TRY IT → Set down every entry exactly as given. Pictures are to be left out.

————————

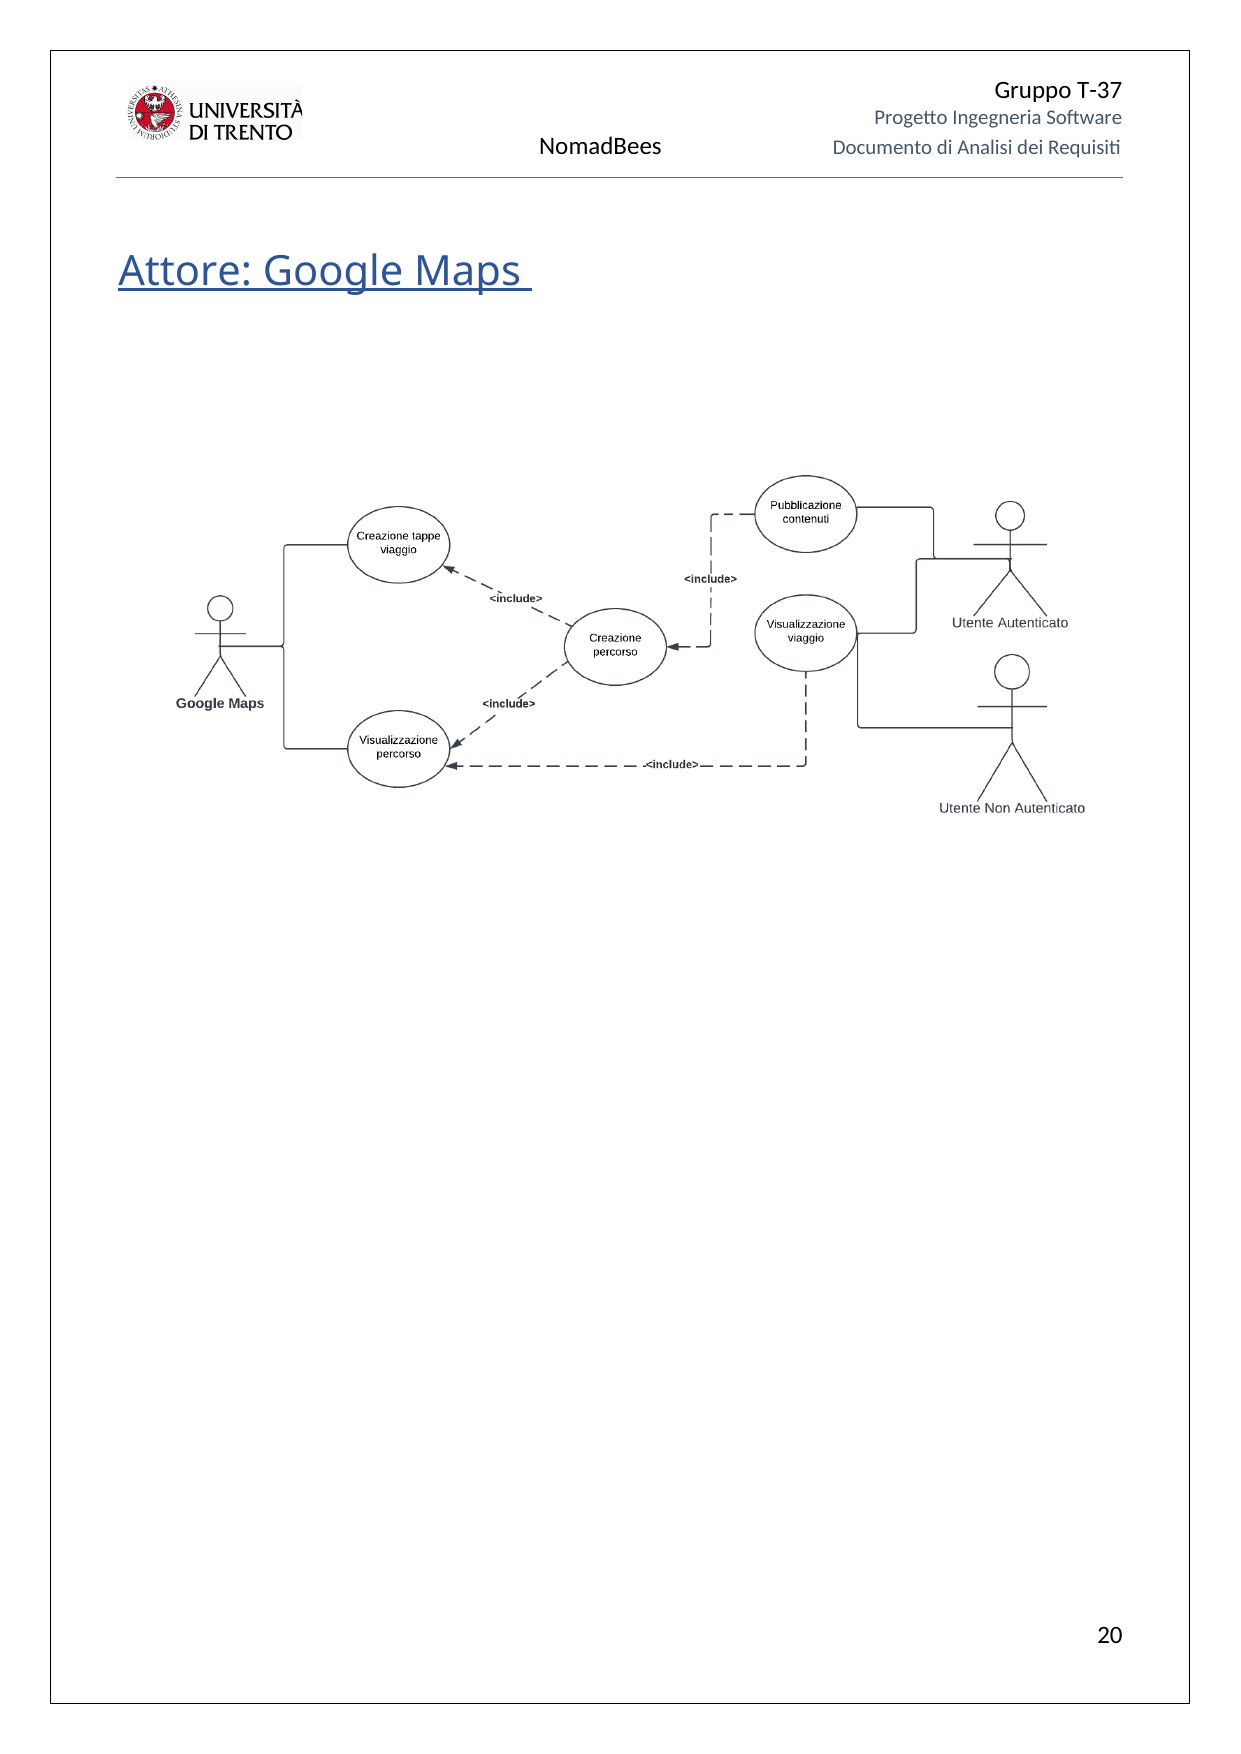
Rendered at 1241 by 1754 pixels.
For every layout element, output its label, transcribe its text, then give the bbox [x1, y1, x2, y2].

subtitle Attore: Google Maps [118, 240, 1122, 297]
picture [127, 78, 303, 145]
picture [118, 450, 1123, 841]
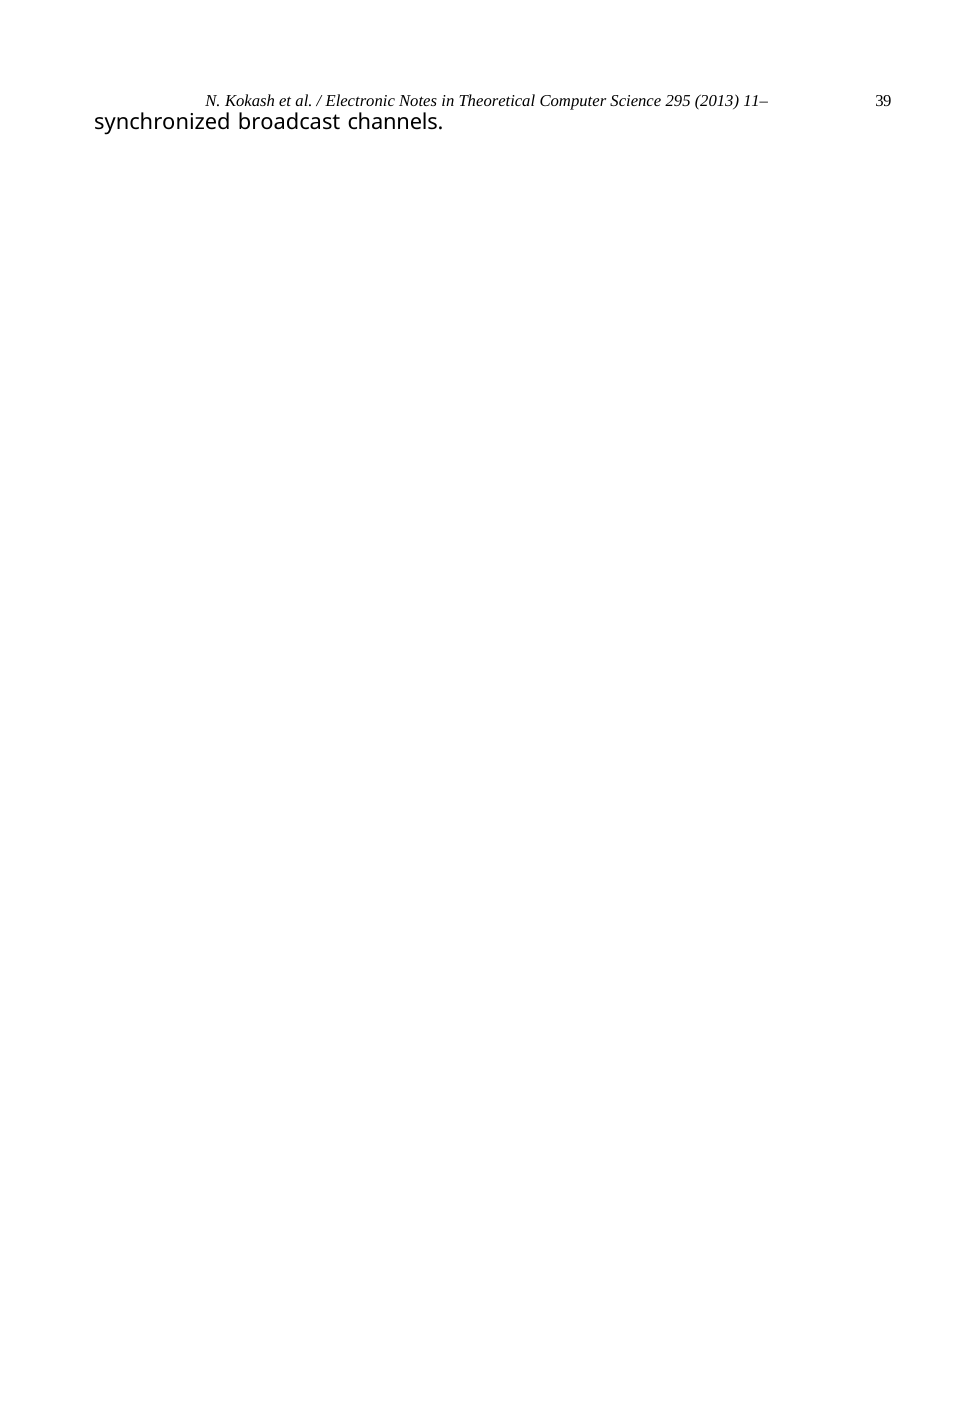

————————

SOLUTION TO THIS TASK →
Rendered at 1241 by 1754 pixels.
For every layout element, output its label, transcribe its text, then give the bbox [x1, y1, x2, y2].

subtitle Attore: Google Maps [118, 240, 1122, 297]
picture [127, 78, 303, 145]
picture [118, 450, 1123, 841]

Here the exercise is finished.